Desta forma, o livro aprofunda a discussão sobre a IA e a condição humana e levanta questões essenciais da atualidade:
1) Como garantir o crescimento da prosperidade através da automação, sem deixar as pessoas sem emprego e renda e sem aumentar a exclusão social?
2) Como garantir que os futuros sistemas de IA façam o que queremos, com eficiência, sem falhas e sem serem pirateados?
3) Como evitar corrida armamentista em armas autônomas letais (robôs assassinos)?
4) A IA ajudará a humanidade a florescer como nunca antes, ou as máquinas inteligentes (robôs sapiens) eventualmente nos superarão em todas as tarefas, e até mesmo, nos substituam completamente?
Em relação à primeira questão, o autor dialoga com aqueles que consideram que a IA trará uma benção econômica, com um enorme crescimento da produtividade e a criação de novos tipos de emprego para substituir os antigos que serão eliminados e aqueles que consideram que haverá um aumento do desemprego tecnológico e aumento da anomia.
Em relação à segunda questão, há sempre o risco de algum dispositivo tecnológico cometer falhas e provocar acidentes. Ele lembra que em 1979, Robert Williams, um trabalhador de uma fábrica de automóveis Ford em Michigan, tornou-se provavelmente o primeiro ser humano a ser morto por um robô, quando o braço robótico o atingiu na cabeça. O primeiro acidente fatal de um carro elétrico e autônomo aconteceu no ano passado. Mas, o autor considera que a tendência geral, no entanto, é para que a automação possa gerar fábricas e autoestradas substancialmente mais seguras. O número de acidentes industriais nos EUA caiu de 14.000 em 1970 para 4.821 em 2014. Os veículos sem motoristas (e sem volantes) poderiam eliminar cerca de 90% das mortes atuais.
Em relação à terceira questão, Tegmark vê riscos reais das máquinas autônomas letais (robôs assassinos) provocarem grandes danos e serem usadas nas guerras que existem de forma real ou potencial no mundo. Ele defende uma urgente regulamentação do uso destas armas.

▶ _INSTRUÇÕES DO EXERCÍCIO_
Prossiga o texto sobre o livro de Tegmark acerca da inteligência artificial e da condição humana, começando logo após a última frase apresentada.

▶ _INFORMAÇÕES FORNECIDAS_
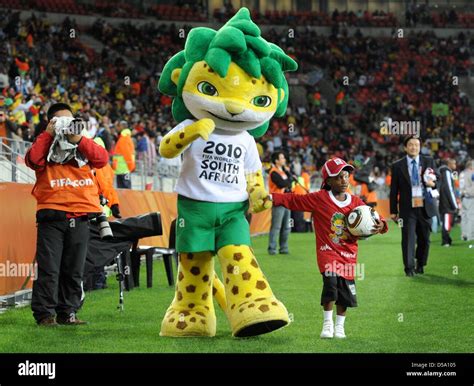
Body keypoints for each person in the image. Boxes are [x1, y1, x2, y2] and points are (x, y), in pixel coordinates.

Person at [269, 158, 388, 338]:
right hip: (328, 252)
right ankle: (327, 323)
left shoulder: (356, 202)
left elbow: (375, 218)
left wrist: (382, 226)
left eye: (346, 176)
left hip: (349, 254)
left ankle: (340, 326)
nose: (344, 180)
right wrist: (271, 197)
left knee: (345, 292)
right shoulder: (320, 199)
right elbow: (294, 200)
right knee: (331, 284)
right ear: (328, 181)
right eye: (339, 177)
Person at [25, 102, 109, 326]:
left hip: (81, 214)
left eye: (69, 120)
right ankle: (44, 315)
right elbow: (32, 160)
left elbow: (102, 159)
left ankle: (68, 313)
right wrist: (48, 134)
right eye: (59, 120)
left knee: (74, 270)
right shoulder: (45, 144)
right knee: (49, 269)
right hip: (52, 215)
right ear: (50, 122)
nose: (66, 125)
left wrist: (79, 139)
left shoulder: (81, 143)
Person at [389, 136, 438, 276]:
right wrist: (393, 211)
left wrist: (433, 184)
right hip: (407, 209)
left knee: (425, 239)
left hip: (425, 206)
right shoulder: (397, 165)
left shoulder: (429, 161)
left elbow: (438, 178)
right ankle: (409, 268)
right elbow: (394, 190)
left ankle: (420, 264)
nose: (414, 147)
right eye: (410, 145)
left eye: (416, 144)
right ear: (405, 147)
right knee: (408, 238)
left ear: (420, 146)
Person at [267, 151, 292, 255]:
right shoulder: (273, 172)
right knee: (276, 226)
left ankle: (283, 248)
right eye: (282, 158)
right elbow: (282, 184)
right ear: (276, 161)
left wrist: (288, 179)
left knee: (287, 226)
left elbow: (290, 181)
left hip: (286, 201)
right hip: (277, 201)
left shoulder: (284, 171)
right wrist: (289, 182)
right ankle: (272, 249)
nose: (284, 159)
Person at [438, 159, 458, 247]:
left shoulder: (446, 172)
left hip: (444, 201)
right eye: (454, 163)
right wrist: (454, 204)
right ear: (449, 164)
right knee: (447, 221)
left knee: (448, 221)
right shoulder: (446, 171)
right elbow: (449, 189)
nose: (455, 164)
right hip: (447, 203)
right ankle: (445, 241)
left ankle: (447, 239)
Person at [112, 120, 135, 189]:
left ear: (122, 127)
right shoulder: (124, 137)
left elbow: (127, 154)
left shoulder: (124, 138)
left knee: (125, 190)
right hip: (122, 169)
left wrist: (130, 167)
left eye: (118, 126)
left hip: (124, 169)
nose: (116, 128)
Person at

▶ _RESPOSTA ESCRITA_
Em relação à quarta questão, o autor vê pelo menos três cenários: a IA pode ser um fator de progresso e bem-estar para a humanidade, mas também pode levar à escravidão ou até mesmo a extinção da humanidade. O futuro está aberto, pode ocorrer uma “utopia libertária” ou um “Big Brother da IA”.
Max Tegmark não toma partido pessoalmente de nenhuma dessas ideias específicas. Ele procura mostrar as alternativas e deixar que os leitores estabeleçam suas próprias ideias. Entretanto, ele chama a atenção dos pesquisadores da robótica e da IA sobre a complexidade dos temas envolvidos.
Mas como tecnólogo que trabalha na área da IA, a mensagem final do autor é bastante favorável à elite tecnológica que trabalha com inteligência artificial. O fato é que existem muitos desafios pela frente é importante que as pessoas possam acompanhar essa discussão e possam participar das decisões que vão reconfigurar o futuro da civilização.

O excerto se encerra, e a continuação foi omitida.